A Tax Planning Strategy Exists for Individuals Living in Separate Property States

If a married couple living in a separate property state has highly appreciated assets, and one of the individuals is expected to pass away prior to the other -> proactive financial planning could help the surviving spouse save/avoid a significant tax bill.

  • As noted above, in a separate property state, depending on how the assets are owned, the tax basis could be marked up 0%, 50%, or 100% upon death (depending how assets are owned).

  • Married couples generally have an unlimited amount that they can "gift" to one another.

  • If one individual is anticipated to pass away prior to the other, strategically "gifting" all the highly appreciated assets to that individual would allow the surviving spouse to receive a 100% markup in basis.

Key Benefits

  • Reduce/eliminate future capital gains taxes. By gifting/transferring assets that have appreciated significantly to the spouse anticipated to die first, the future capital gains tax that would be owed upon selling these assets can be eliminated for the surviving spouse (via the step-up in basis that occurs upon death).

Key Considerations/Flags

  • Advance planning is required. To take full advantage of this strategy, the transfer of assets must be completed well before the spouse's death. Rushing this process can lead to errors and potential tax complications.

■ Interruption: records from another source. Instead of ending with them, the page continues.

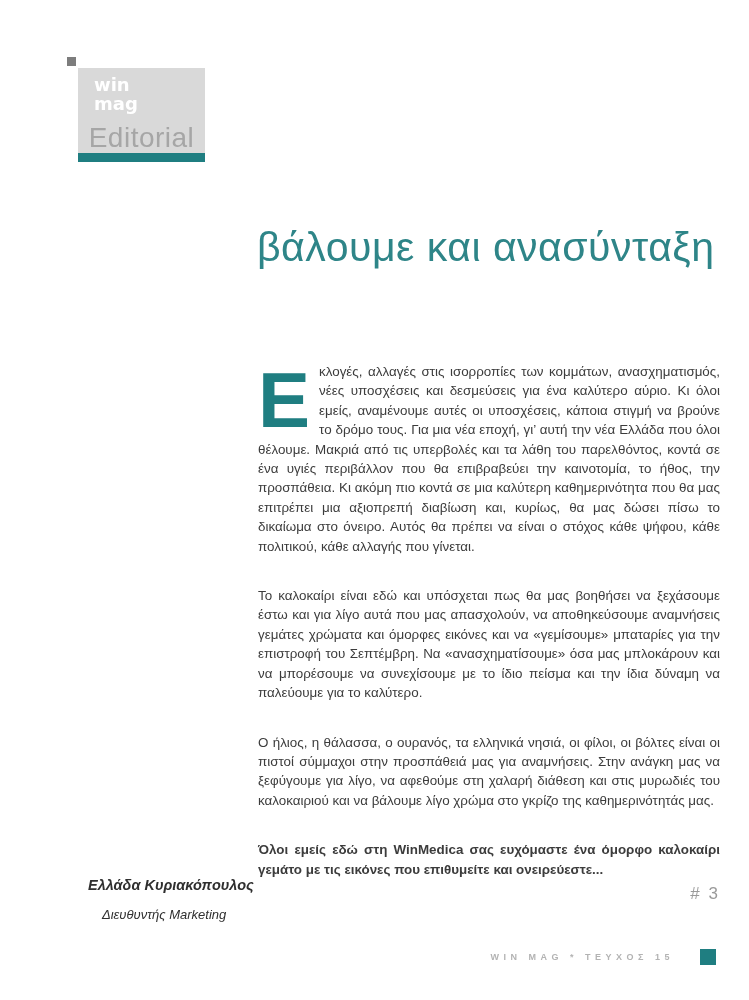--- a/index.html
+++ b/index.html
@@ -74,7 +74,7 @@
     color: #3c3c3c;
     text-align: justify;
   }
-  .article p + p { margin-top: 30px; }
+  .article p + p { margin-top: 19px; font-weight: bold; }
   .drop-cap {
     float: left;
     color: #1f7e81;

  • Spouse receiving "gifted" assets must own them for at least 1 year. The IRS has a rule that says gifted assets must by held by the recipient at least one year for step-up in basis rules to apply.

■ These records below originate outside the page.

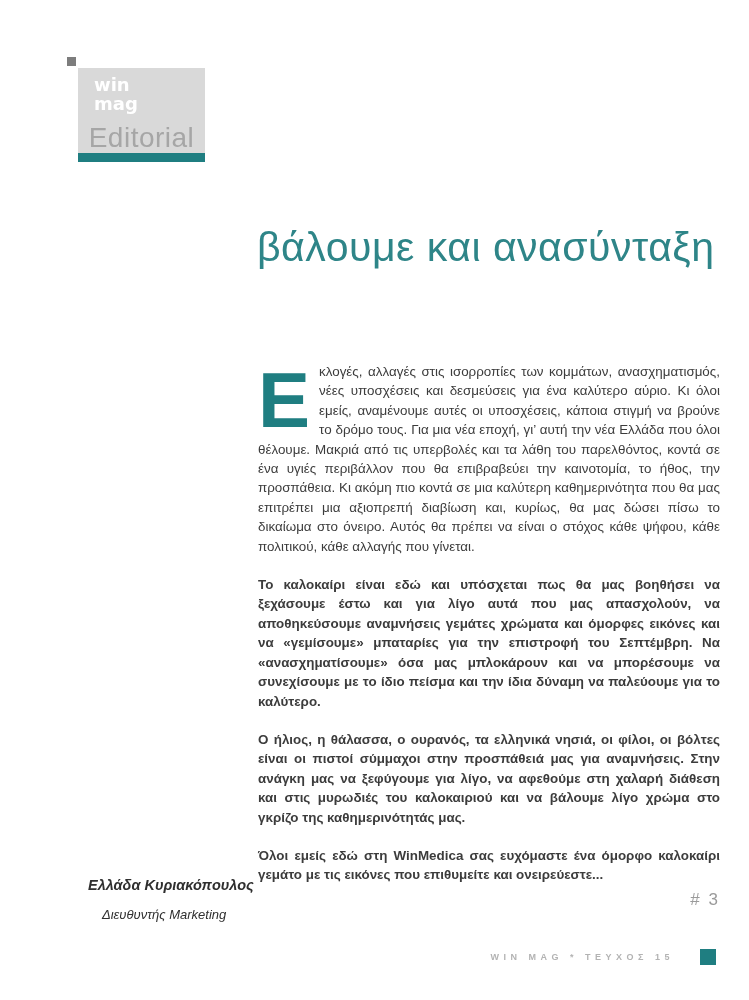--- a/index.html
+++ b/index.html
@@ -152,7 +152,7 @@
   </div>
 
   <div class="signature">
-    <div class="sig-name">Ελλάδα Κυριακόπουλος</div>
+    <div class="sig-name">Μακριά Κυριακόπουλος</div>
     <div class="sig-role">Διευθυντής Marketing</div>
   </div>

  • Loss of control of "gifted" assets. Gifting is a one-way door, and cannot be undone. The spouse who receives gifted assets needs to leave those assets to their spouse for this strategy to work as intended. But they have no obligation to do so.

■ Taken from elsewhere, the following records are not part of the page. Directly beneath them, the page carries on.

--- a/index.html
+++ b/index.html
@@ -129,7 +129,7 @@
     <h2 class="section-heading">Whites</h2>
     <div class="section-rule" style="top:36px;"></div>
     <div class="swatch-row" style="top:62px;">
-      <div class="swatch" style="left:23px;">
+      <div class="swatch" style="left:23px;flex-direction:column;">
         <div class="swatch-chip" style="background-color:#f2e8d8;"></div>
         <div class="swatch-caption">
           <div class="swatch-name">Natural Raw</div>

Strategy: When to Consider This and When to Avoid It

🟢 When to Consider This Strategy:

  • This strategy typically comes into play when a spouse receives a terminal diagnosis. By transferring the assets in advance, the surviving spouse can benefit from the step-up in basis upon the other's death, potentially eliminating a significant tax liability.

  • If you're actively seeking ways to make your estate transfer more tax-efficient, this strategy could be an effective part of your plan. By eliminating the capital gains tax on appreciated assets, a potentially heavy tax burden can be avoided.

🔴 When to Not Use This Strategy:

  • If there's no anticipation of an unexpected death, this strategy may not be beneficial. The timing of the asset transfer is crucial to utilizing the step-up in basis effectively.

  • If your estate isn't burdened with significant capital gains taxes or if you don't own highly appreciated assets, other estate planning strategies might be more suitable.

  • If you're not comfortable with the loss of control that would come with implementing this gifting strategy.